Most impressive was a video showing Picasso at work.  In a unique way, with the camera on one side of thin paper and the artist on the other side, we get to see the drawing appear magically.  I was also impressed with how this world famous artist took directions so guilelessly, almost meekly.  His one concern was his freehand art, content to let others handle the details.  Note also the intensity of his eyes and his concentration.  I had never seen anything like this.  It was so much more than simply a video of an artist at work, the likes of which you can find countlessly on youtube.  This was the soul of the artist captured on film.  But, this is not to say Picasso had no ego.  Quite the reverse, as with many celebrities.  How can you not when everyone near and far proclaims your genius.  His ego showed itself one evening at a dinner with friends, when instead of paying, he simply signed the check. One in his party asked if he was going to pay.   His response was words to the effect of, “My signature is worth far more than any dinner bill.”

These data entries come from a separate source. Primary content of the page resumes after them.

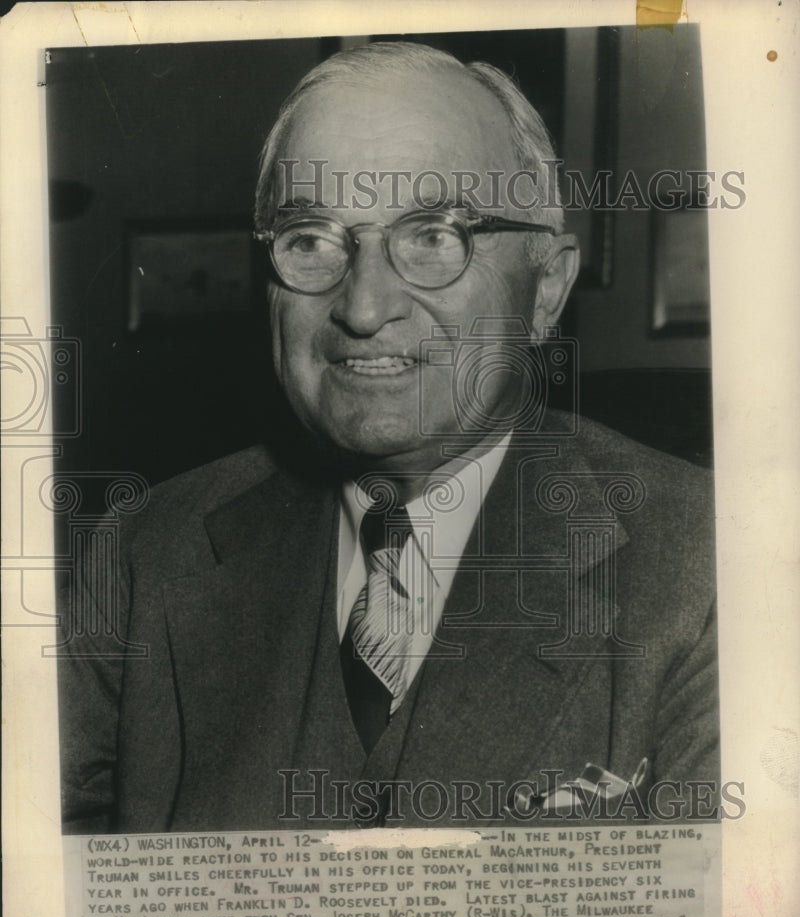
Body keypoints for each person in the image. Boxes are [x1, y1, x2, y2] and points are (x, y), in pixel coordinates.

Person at [58, 41, 718, 833]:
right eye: (310, 239)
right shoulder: (144, 552)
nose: (364, 307)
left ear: (546, 289)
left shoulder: (710, 568)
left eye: (434, 236)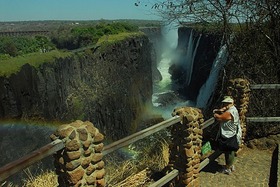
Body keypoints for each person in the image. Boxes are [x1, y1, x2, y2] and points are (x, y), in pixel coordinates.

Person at [213, 96, 241, 175]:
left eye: (227, 103)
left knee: (228, 151)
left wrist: (215, 113)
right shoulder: (233, 109)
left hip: (228, 135)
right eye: (225, 103)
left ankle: (227, 168)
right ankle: (230, 166)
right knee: (230, 151)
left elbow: (219, 118)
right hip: (232, 133)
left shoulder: (230, 112)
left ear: (231, 103)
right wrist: (221, 110)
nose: (225, 104)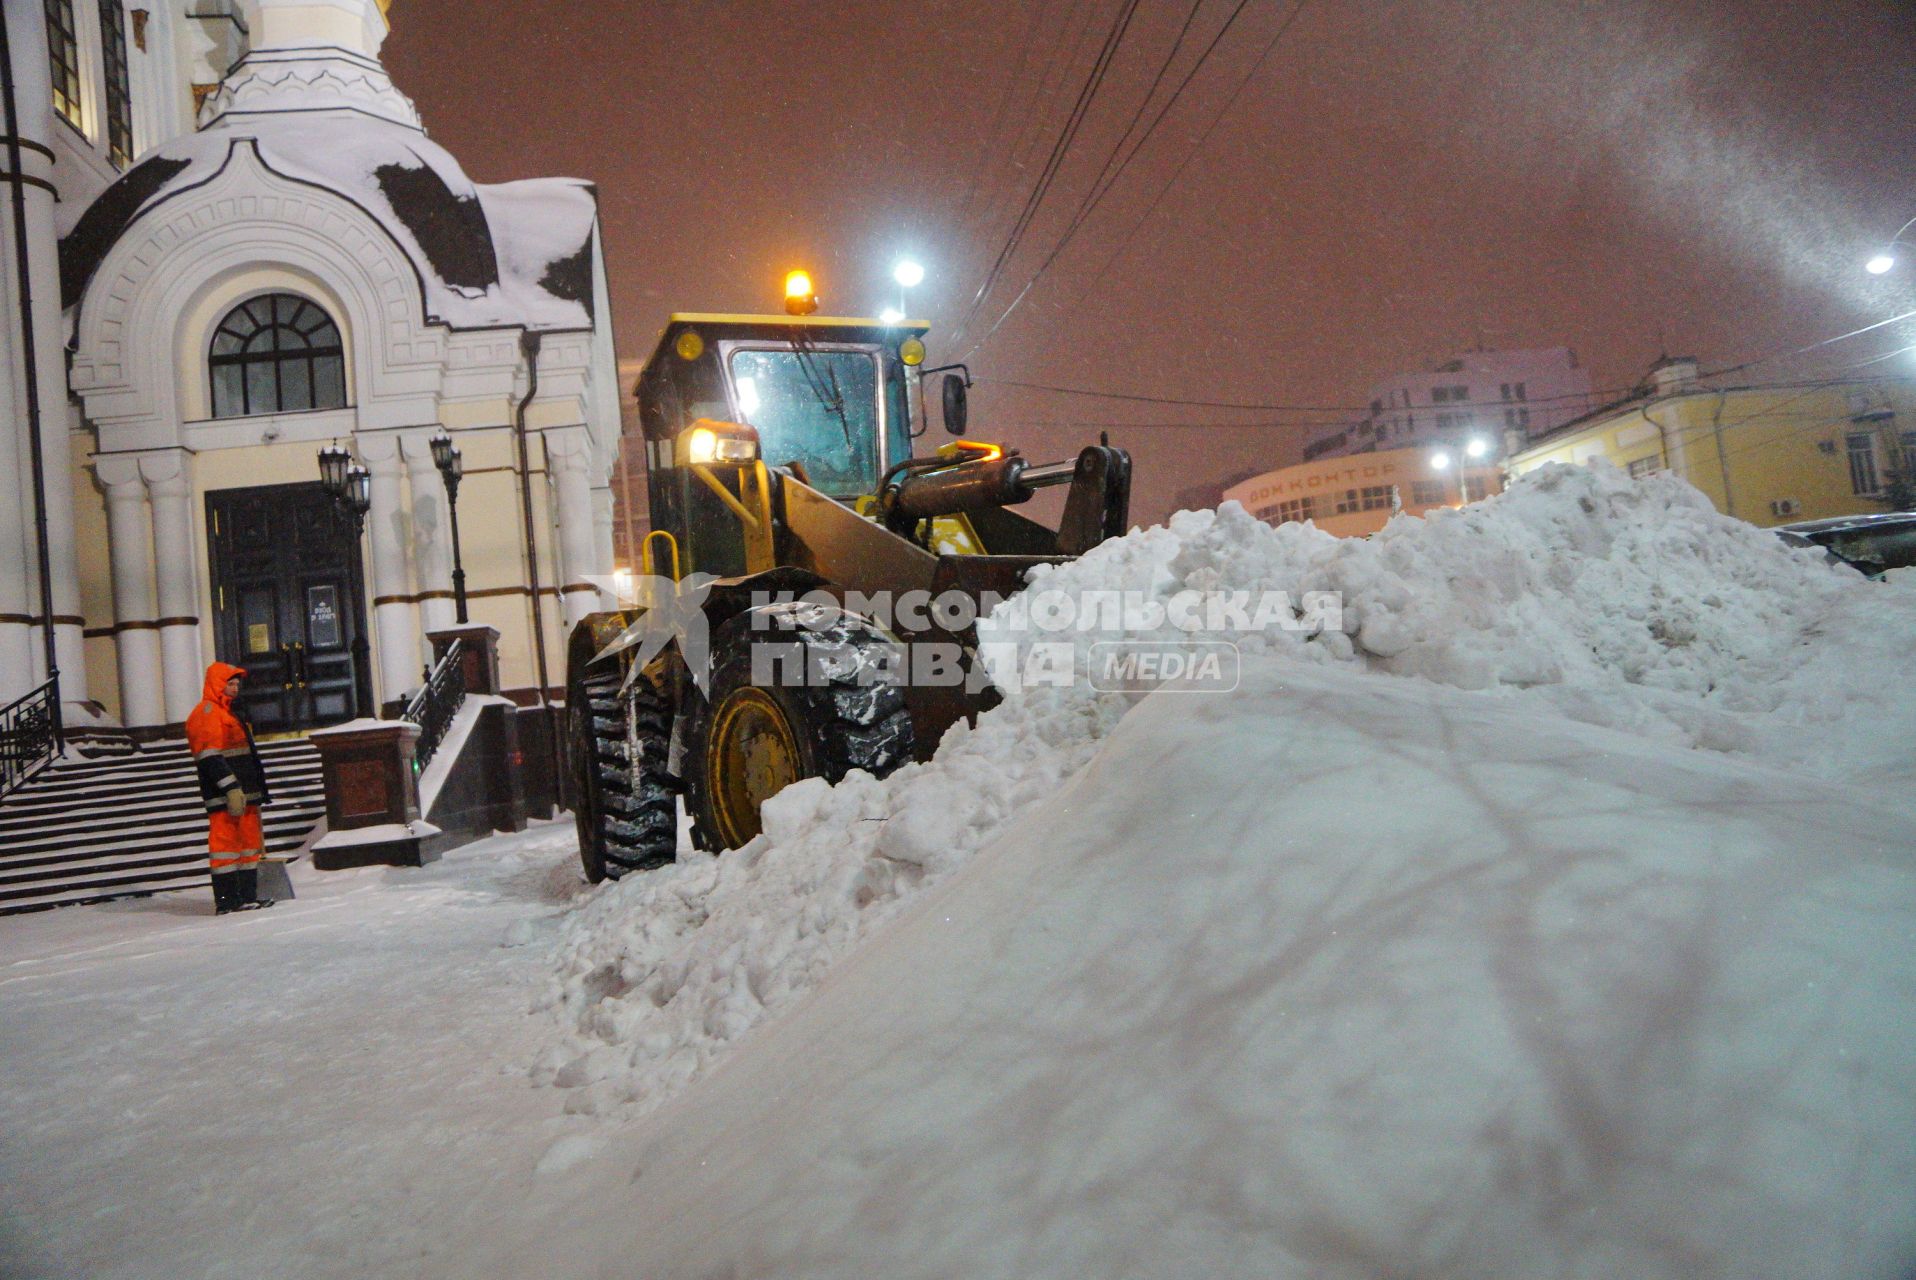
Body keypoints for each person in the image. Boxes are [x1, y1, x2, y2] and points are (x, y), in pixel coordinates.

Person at [185, 662, 274, 914]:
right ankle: (227, 900)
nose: (235, 689)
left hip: (243, 794)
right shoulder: (207, 713)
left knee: (247, 846)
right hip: (227, 795)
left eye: (237, 684)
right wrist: (231, 788)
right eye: (230, 684)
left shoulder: (228, 713)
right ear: (217, 684)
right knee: (225, 847)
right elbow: (209, 757)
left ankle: (246, 896)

I do apologize if the videos do not work. I have given them my best shot.

The exhibit at the Royal Academy of Arts was all encompassing and brilliantly presented.  A Picasso fan or not, one could not help but be impressed by the presentations of Picasso’s art and the clear and numerous explanations.   This was an enormous assemblage of both art and a beautifully presented story of Pablo Picasso, the man, the artist.

For better understanding, I offer a very short sketch of Picasso’s life.  He was christened Pablo Diego José Francisco de Paula Juan Nepomuceno Maria de los Remedios Cipriano de la Santísima Trinidad Ruiz y Picasso, expressing the names of saints and family.  He was born in Málaga, Spain, but the surname, Picasso, comes from near Genoa, Italy.  Picasso’s father was a painter and his first drawing tutor.

The family moved around a lot, as did Pablo as an adult.  Born in Málaga in 1880, he lived most of his adult life in France and died there in 1973.

He spoke both Spanish and French, having moved to France in 1904. He may also have spoken Catalan, since his parents moved to Barcelona when he was four.

Along the way to becoming famous, Picasso studied at a variety of art schools, yet moved in his own directions, the true sign of an artist.

Of course there are more photos! And a video!

Other studies for painting.  He did thousands over his lifetime.

This was done on paper, with ink drawing, changed many times, and then had paper with colorful designs pasted on here and there.

Plare at the Printing Press, 1969

Picasso had a fixation on the Minotaur, the mythical half man, half bull.

Country Dance, 1921, long after he developed Cubism.